Basic cleanup — trim whitespace, normalize dates, drop empty rows:

csvtidy clean data.csv --output clean.csv

It reads and writes stdin/stdout, so you can chain steps the Unix way:

csvtidy merge ./exports | csvtidy dedupe - | csvtidy clean -

Recipes: build once, re-run forever

This is the part I actually care about. Instead of retyping the same steps every month, you save them as a recipe — a small YAML file:

steps:
  - clean: { trim: true, fix_dates: true }
  - dedupe: { subset: [email] }
  - merge: { source_column: file }

Then run it against any folder:

csvtidy recipe monthly.yaml ./exports --output combined.csv

Next month, drop the new files in the folder and run the same command. That's the whole idea: the cleanup is reproducible, not redone.

Why DuckDB under the hood

The thing that makes this more than a pandas wrapper is that csvtidy runs on DuckDB. It streams files instead of loading them fully into memory, so it handles CSVs bigger than your RAM — the ones that make Excel hang and a naive pd.read_csv fall over. For a tool whose entire job is "merge a folder of large exports," that's the difference between working and crashing on exactly the files that matter most.
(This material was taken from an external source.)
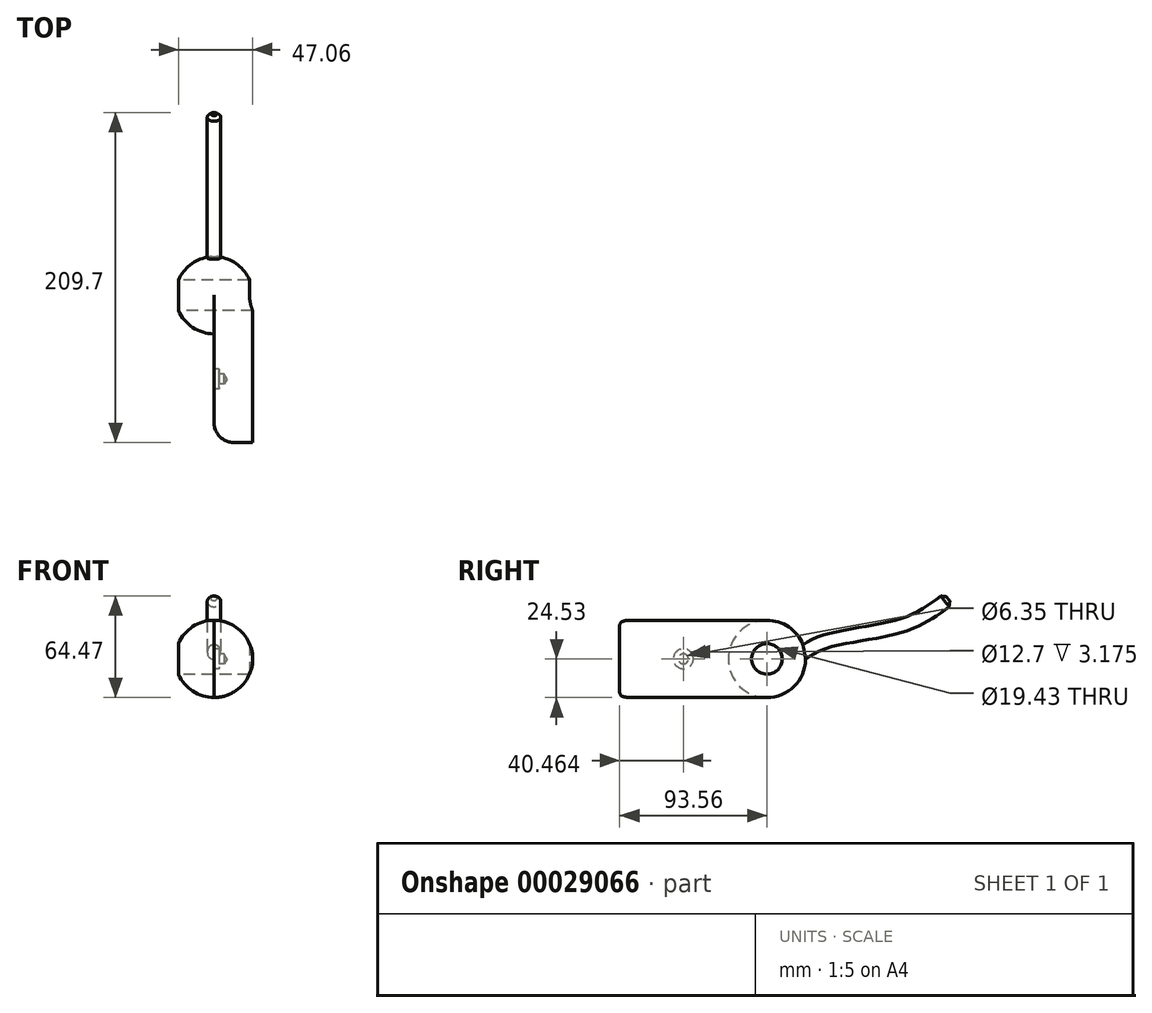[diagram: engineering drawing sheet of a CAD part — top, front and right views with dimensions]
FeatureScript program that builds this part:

It's fast, and it's all local — nothing leaves your machine, which matters when the files are client, payroll, or finance data.

It's open source

csvtidy is MIT-licensed. Code and docs are here:

github.com/abhishekrai43/csvtidy

Side note: I also build Kramata, a desktop app for the same kind of repeatable spreadsheet cleanup — but with a visual recipe builder, for the non-technical people on a team who'd rather click than type. csvtidy is the open-source CLI cousin of that engine.

Top comments (1)

Ebony Martin • Jul 15

Jumping in on this older post because I'm curious if anyone has tried csvtidy with other file formats, like TSV or JSON? Wondering if there are plans to expand its capabilities. Also, does anyone have tips on creating effective YAML recipes for large datasets? Sharing success stories or challenges could be super helpful for those diving into this tool!